From the sample image below, I have a border in yellow just for display purposes only.

The actual .png file is a simple black/white image 3 pixels by 3 pixels. I was originally thinking to try as a 2x2, but that would not help trying to interpret low/hi vs hi/low drawing stream. At least this way, I would have two black, one white from the top, or one white, two black from the bottom..

So I read the chunks of data, get to the IDAT chunk, decode that (zlib) and come up with 12 bytes as follows

00 20 00 40 00 80

So, my question, how does the above get broken down into the 3x3 black and white sample... Also, it is saved in palette format and properly recognizes the bit depth of 1 and color palette of 2... color pallet[0] is RGBA all zeros.

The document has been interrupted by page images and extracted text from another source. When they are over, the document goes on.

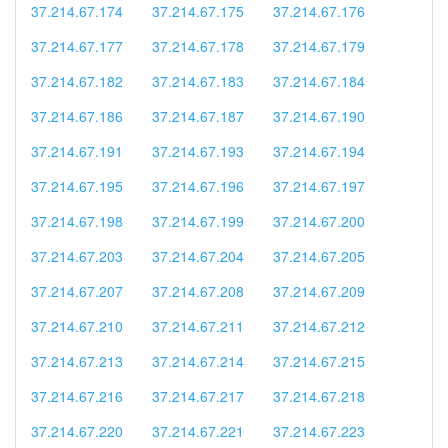
37.214.67.174
37.214.67.175
37.214.67.176
37.214.67.177
37.214.67.178
37.214.67.179
37.214.67.182
37.214.67.183
37.214.67.184
37.214.67.186
37.214.67.187
37.214.67.190
37.214.67.191
37.214.67.193
37.214.67.194
37.214.67.195
37.214.67.196
37.214.67.197
37.214.67.198
37.214.67.199
37.214.67.200
37.214.67.203
37.214.67.204
37.214.67.205
37.214.67.207
37.214.67.208
37.214.67.209
37.214.67.210
37.214.67.211
37.214.67.212
37.214.67.213
37.214.67.214
37.214.67.215
37.214.67.216
37.214.67.217
37.214.67.218
37.214.67.220
37.214.67.221
37.214.67.223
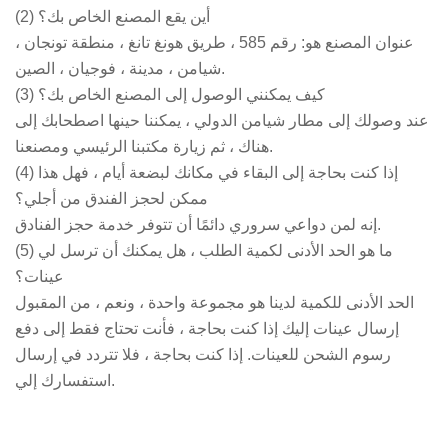
(2) أين يقع المصنع الخاص بك؟
عنوان المصنع هو: رقم 585 ، طريق هونغ تانغ ، منطقة تونجان ،
شيامن ، مدينة ، فوجيان ، الصين.
(3) كيف يمكنني الوصول إلى المصنع الخاص بك؟
عند وصولك إلى مطار شيامن الدولي ، يمكننا حينها اصطحابك إلى
هناك ، ثم زيارة مكتبنا الرئيسي ومصنعنا.
(4) إذا كنت بحاجة إلى البقاء في مكانك لبضعة أيام ، فهل هذا
ممكن لحجز الفندق من أجلي؟
إنه لمن دواعي سروري دائمًا أن تتوفر خدمة حجز الفنادق.
(5) ما هو الحد الأدنى لكمية الطلب ، هل يمكنك أن ترسل لي
عينات؟
الحد الأدنى للكمية لدينا هو مجموعة واحدة ، ونعم ، من المقبول
إرسال عينات إليك إذا كنت بحاجة ، فأنت تحتاج فقط إلى دفع
رسوم الشحن للعينات. إذا كنت بحاجة ، فلا تتردد في إرسال
استفسارك إلي.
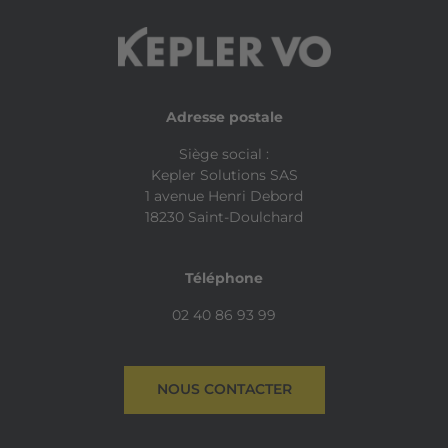
Adresse postale
Siège social :
Kepler Solutions SAS
1 avenue Henri Debord
18230 Saint-Doulchard
Téléphone
02 40 86 93 99
NOUS CONTACTER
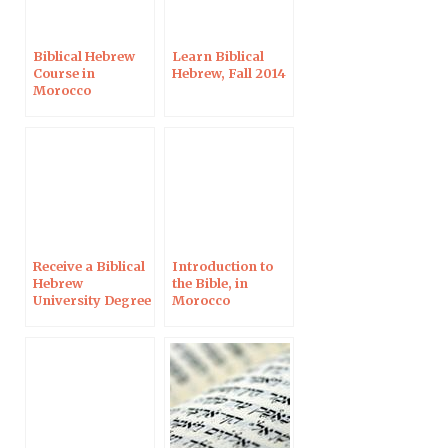
Biblical Hebrew
Learn Biblical
Course in
Hebrew, Fall 2014
Morocco
Receive a Biblical
Introduction to
Hebrew
the Bible, in
University Degree
Morocco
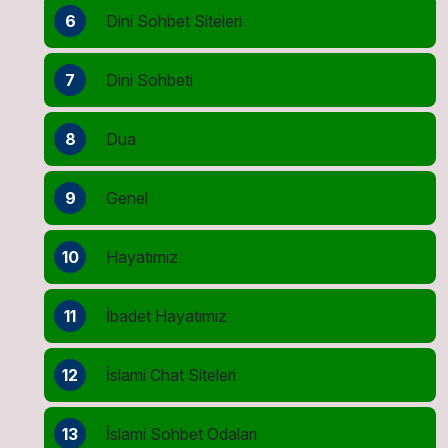
6
Dini Sohbet Siteleri
7
Dini Sohbeti
8
Dua
9
Genel
10
Hayatımız
11
İbadet Hayatımız
12
İslami Chat Siteleri
13
İslami Sohbet Odaları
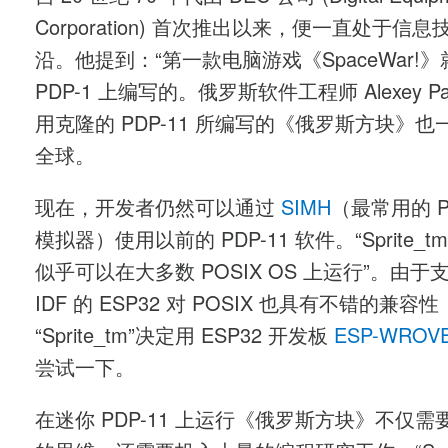
Corporation) 首次推出以来，便一直处于信
沿。他提到：“第一款电脑游戏《SpaceWar!
PDP-1 上编写的。俄罗斯软件工程师 Alexey Paji
用克隆的 PDP-11 所编写的《俄罗斯方块》也
全球。
现在，开发者仍然可以通过
SIMH
（最常用的 PD
模拟器）使用以前的 PDP-11 软件。“Sprite_t
似乎可以在大多数 POSIX OS 上运行”。由于支持
IDF 的 ESP32 对 POSIX 也具有不错的兼容
“Sprite_tm”决定用 ESP32 开发板
ESP-WROVE
尝试一下。
在迷你 PDP-11 上运行《俄罗斯方块》不仅需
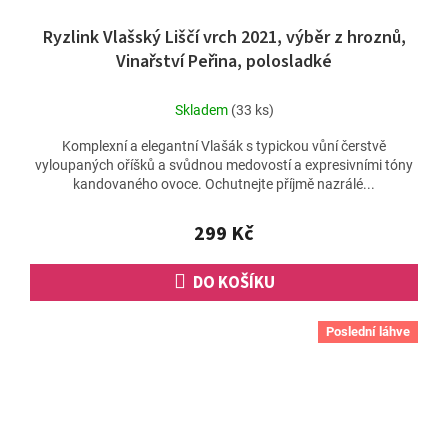
Ryzlink Vlašský Liščí vrch 2021, výběr z hroznů,
Vinařství Peřina, polosladké
Skladem
(33 ks)
Komplexní a elegantní Vlašák s typickou vůní čerstvě
vyloupaných oříšků a svůdnou medovostí a expresivními tóny
kandovaného ovoce. Ochutnejte příjmě nazrálé...
299 Kč
DO KOŠÍKU
Poslední láhve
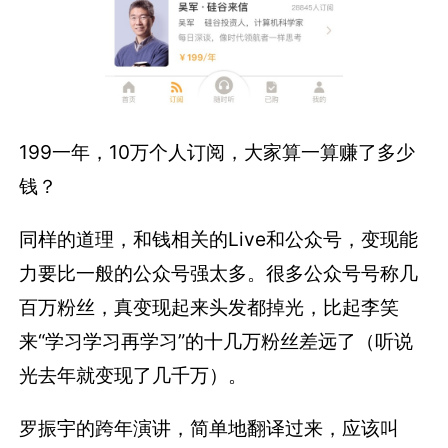
199一年，10万个人订阅，大家算一算赚了多少
钱？
同样的道理，和钱相关的Live和公众号，变现能
力要比一般的公众号强太多。很多公众号号称几
百万粉丝，真变现起来头发都掉光，比起李笑
来“学习学习再学习”的十几万粉丝差远了（听说
光去年就变现了几千万）。
罗振宇的跨年演讲，简单地翻译过来，应该叫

Palette1 has RGBA of 255, 255, 255, 0

I'll eventually get into the multiple other depth formats later, just wanted to start with what would expect to be the easiest.

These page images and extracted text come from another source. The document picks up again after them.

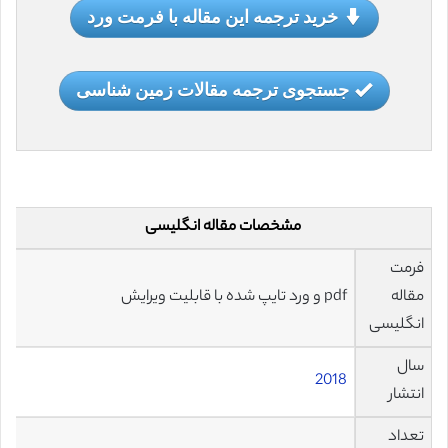
خرید ترجمه این مقاله با فرمت ورد
جستجوی ترجمه مقالات زمین شناسی
مشخصات مقاله انگلیسی
فرمت
مقاله
pdf و ورد تایپ شده با قابلیت ویرایش
انگلیسی
سال
2018
انتشار
تعداد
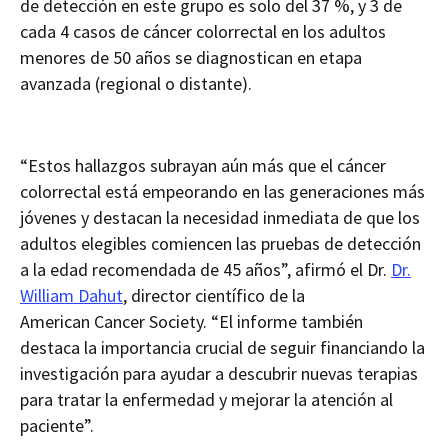
de detección en este grupo es solo del 37 %, y 3 de
cada 4 casos de cáncer colorrectal en los adultos
menores de 50 años se diagnostican en etapa
avanzada (regional o distante).
“Estos hallazgos subrayan aún más que el cáncer
colorrectal está empeorando en las generaciones más
jóvenes y destacan la necesidad inmediata de que los
adultos elegibles comiencen las pruebas de detección
a la edad recomendada de 45 años”, afirmó el Dr.
Dr.
William Dahut
, director científico de la
American
Cancer Society
.
“El informe también
destaca
la importancia crucial de seguir financiando la
investigación para ayudar a descubrir nuevas terapias
para tratar la enfermedad y mejorar la atención al
paciente”.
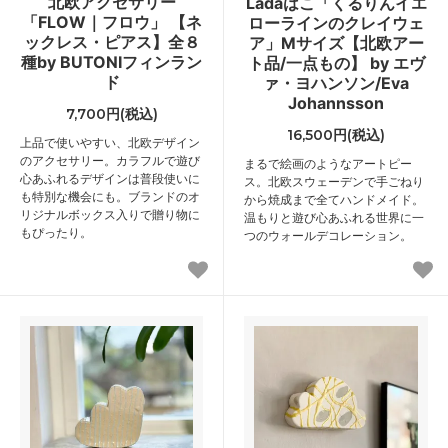
北欧アクセサリー
Lådaはこ「くるりんイエ
「FLOW｜フロウ」 【ネ
ローラインのクレイウェ
ックレス・ピアス】全８
ア」Mサイズ【北欧アー
種by BUTONIフィンラン
ト品/一点もの】 by エヴ
ド
ァ・ヨハンソン/Eva
Johannsson
7,700円(税込)
16,500円(税込)
上品で使いやすい、北欧デザイン
のアクセサリー。カラフルで遊び
まるで絵画のようなアートピー
心あふれるデザインは普段使いに
ス。北欧スウェーデンで手ごねり
も特別な機会にも。ブランドのオ
から焼成まで全てハンドメイド。
リジナルボックス入りで贈り物に
温もりと遊び心あふれる世界に一
もぴったり。
つのウォールデコレーション。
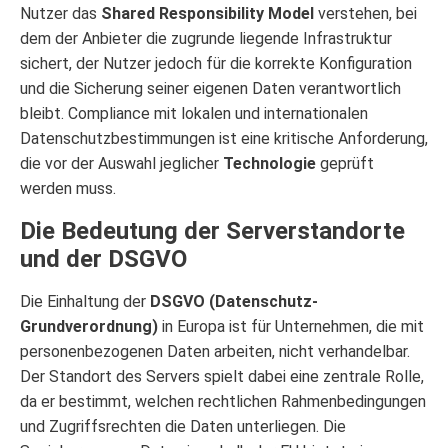
Nutzer das
Shared Responsibility Model
verstehen, bei
dem der Anbieter die zugrunde liegende Infrastruktur
sichert, der Nutzer jedoch für die korrekte Konfiguration
und die Sicherung seiner eigenen Daten verantwortlich
bleibt. Compliance mit lokalen und internationalen
Datenschutzbestimmungen ist eine kritische Anforderung,
die vor der Auswahl jeglicher
Technologie
geprüft
werden muss.
Die Bedeutung der Serverstandorte
und der DSGVO
Die Einhaltung der
DSGVO (Datenschutz-
Grundverordnung)
in Europa ist für Unternehmen, die mit
personenbezogenen Daten arbeiten, nicht verhandelbar.
Der Standort des Servers spielt dabei eine zentrale Rolle,
da er bestimmt, welchen rechtlichen Rahmenbedingungen
und Zugriffsrechten die Daten unterliegen. Die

Part II. Any guidance on handling the other depth formats would help if anything special to be considered especially regarding alpha channel (which I am already looking for in the palette) that might trip me up.

enter image description here

1
If you want to fully understand the IDAT format, just read the standard, it's quite simple: libpng.org/pub/png/spec/iso/index-object.html#11IDAT - leonbloy
Thanks for that additional document... I'll look into that too, but the one below actually cleared up a BUNCH for me that I did not actually follow from any spec... Graphics is not my primary, so I'm trying to learn vs just "here... use this." - DRapp

1 Answers

5
votes

It wouuld be easier if you use libpng, so I guess this is for learning purposes.

The thing is if you decompress the IDAT chunk directly, you get some data that is not supposed to be displayed and/or may need to be transformed (because a filter was applied) to get the actual bytes. In PNG format each line starts with an extra byte that tells you which filter was applied to that line, the remaining bytes contain the line pixels.

BTW, 00 20 00 40 00 80 are 6 bytes only (not 12, as you think). Now if you see this data as binary, your 3 lines would look like this:

00000000 00100000
00000000 01000000
00000000 10000000

Now, your image is 1 bit per pixel, so 1 byte is required to save a line of 3 pixels. The 3 highest bits are actually used (the 5 lower bits are ignored). I replaced the ignored bits with a x, so I think is easier to see the actual pixels (0 is black, 1 is white):

00000000 001xxxxx
00000000 010xxxxx
00000000 100xxxxx

In this case, no filter was applied to any line, because the first byte of each line is zero (0 means no filter applied, values from 1 to 4 means a filter was applied).